Die Griechen waren dicht dran. Und sie haben ihren wichtigen Beitrag geleistet (nicht zuletzt die Mathematik). Doch ihnen fehlte auch die entsprechende Lehre über den Menschen, konkret den Forscher und Wissenschaftler. Die Griechen kannten nicht die Vorstellung des Menschen als dem Ebenbild Gottes (wie übrigens auch nicht der Islam). Eine Sonderstellung des Menschen im Kosmos war ihnen fremd. Im gesamten antiken Denken hatte man daher ein eher kontemplatives Naturverständnis. Zweck der naturwissenschaftlichen Studien war die innere Vervollkommnung des Menschen und die Einswerdung mit dem Kosmos. Die jüdisch-christliche Vorstellung dagegen sieht den Menschen als den von Gott beauftragten Pfleger des Gartens der Schöpfung an. Wichtig sind hier konkrete Früchte der Arbeit und Verbesserungen des Lebens (letzteres gerade nach dem Sündenfall; Francis Bacon, einer der Väter der modernen Wissenschaft, sagte, dass die Wissenschaft auch dazu da ist, die Folgen des Sündenfalls zu beseitigen). Platon und Aristoteles dagegen ging es gar nicht um praktische, technische Anwendungen ihres Wissens. Die moderne Technik und Technologie als angewandte Wissenschaft ist praktisch ausschließlich Frucht des biblischen Glaubens.

Freude

Die Erforschung der Werke Gottes macht dem Menschen Freude, wie es in V. 2 heißt. Freude ist natürlich eines der großen Themen in den Psalmen. An vielen Stellen wird der Mensch wie hier oder auch Gott selbst wie in Ps 104,31 („der Herr freue sich seiner Werke“) oder die ganze Schöpfung wie in Ps 96,11 („der Himmel freue sich, und die Erde sei fröhlich“) zur Freude über Gott, sein Gesetz, sein Wort, seine Schöpfung aufgerufen.
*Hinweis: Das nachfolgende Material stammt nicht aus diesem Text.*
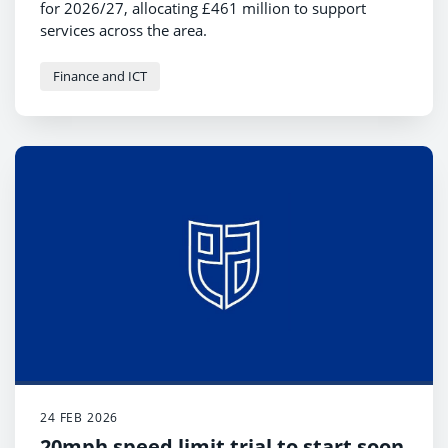
for 2026/27, allocating £461 million to support
services across the area.
Finance and ICT
24 FEB 2026
20mph speed limit trial to start soon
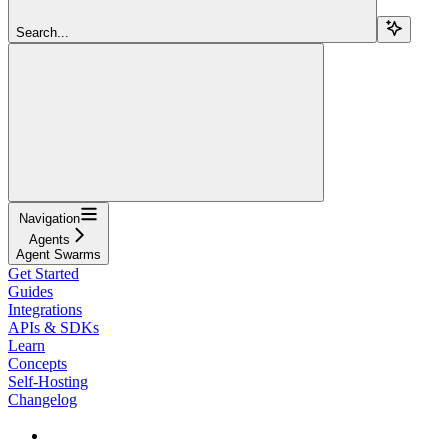
Search...
Navigation
Agents
Agent Swarms
Get Started
Guides
Integrations
APIs & SDKs
Learn
Concepts
Self-Hosting
Changelog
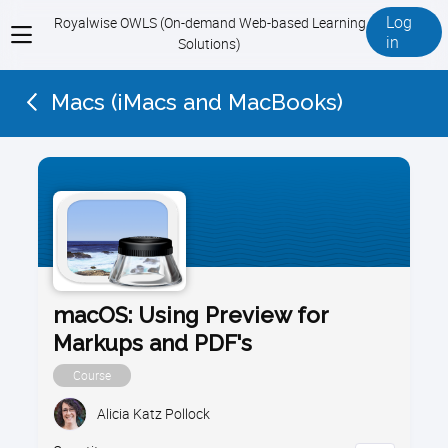
Log
Royalwise OWLS (On-demand Web-based Learning
View
in
Solutions)
menu
Macs (iMacs and MacBooks)
macOS: Using Preview for
Markups and PDF's
Course
Alicia Katz Pollock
Die Erkenntnis Gottes, seiner Welt und von uns selbst macht Freude, weil wir dazu geschaffen sind. Wir sind dazu gemacht, Gottes Schöpfung immer besser kennenzulernen. Wenn wir daher unserer Bestimmung, unserer Schöpfung, gemäß handeln, so wird uns das erfreuen. Lieben bereitet Freude, weil wir liebende Wesen sind. Genauso ist aber auch der Gewinn wissenschaftlicher Erkenntnis nicht ein rein rationaler oder gar trockener Vorgang. Forschung ist auch emotional befriedigend. Calvin schrieb: „Wir wollen doch nicht versäumen, in diesem herrlichen Schauhause [„Theater“, gemeint ist die Welt] aus Gottes offenbarten und uns entgegentretenden Werken fromme Erquickung zu schöpfen“ (Institutio I,14,20).